■ Problem details ■
Each line holding the string "pitch" is to be copied from the data.

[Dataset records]
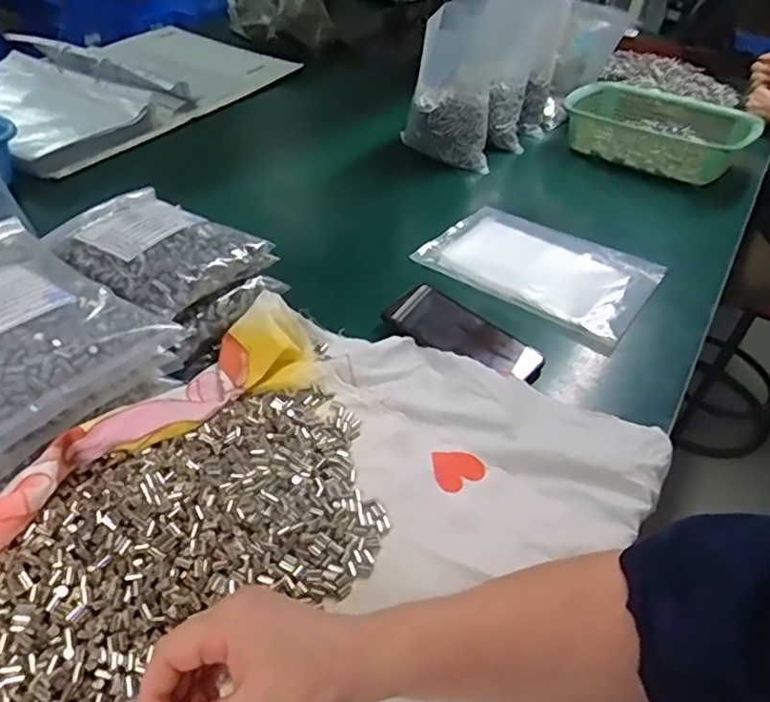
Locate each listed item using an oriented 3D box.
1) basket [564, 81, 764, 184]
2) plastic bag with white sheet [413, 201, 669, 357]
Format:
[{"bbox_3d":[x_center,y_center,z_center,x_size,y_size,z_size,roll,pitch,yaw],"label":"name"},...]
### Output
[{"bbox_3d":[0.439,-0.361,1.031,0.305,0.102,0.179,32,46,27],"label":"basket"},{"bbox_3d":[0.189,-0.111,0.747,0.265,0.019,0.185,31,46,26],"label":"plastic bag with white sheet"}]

==

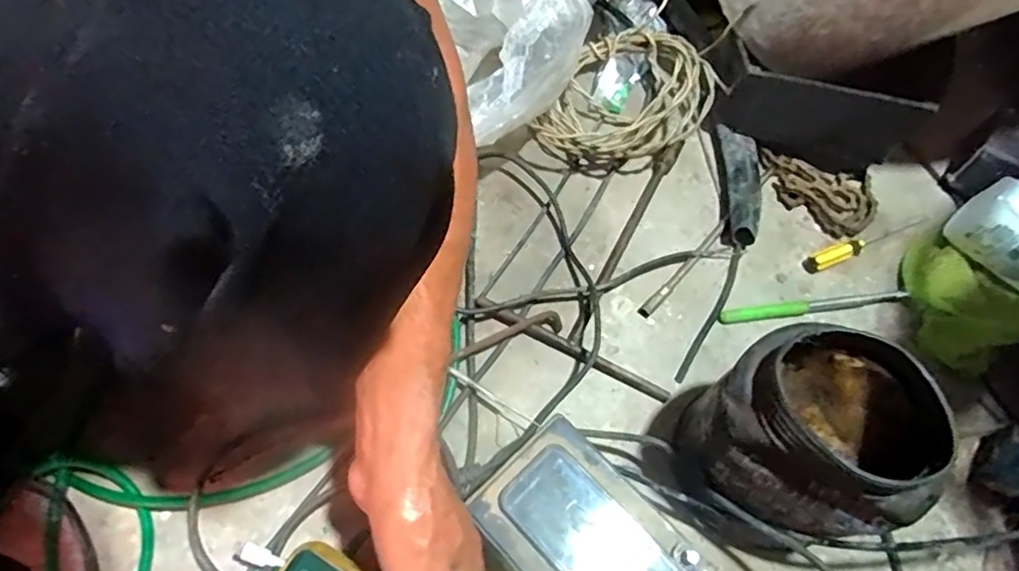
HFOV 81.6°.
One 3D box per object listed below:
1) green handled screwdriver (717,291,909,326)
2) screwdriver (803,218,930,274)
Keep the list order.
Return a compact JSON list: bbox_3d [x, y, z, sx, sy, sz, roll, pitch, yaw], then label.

■ Exercise result ■
[{"bbox_3d":[x_center,y_center,z_center,x_size,y_size,z_size,roll,pitch,yaw],"label":"name"},...]
Return a compact JSON list: bbox_3d [x, y, z, sx, sy, sz, roll, pitch, yaw], then label.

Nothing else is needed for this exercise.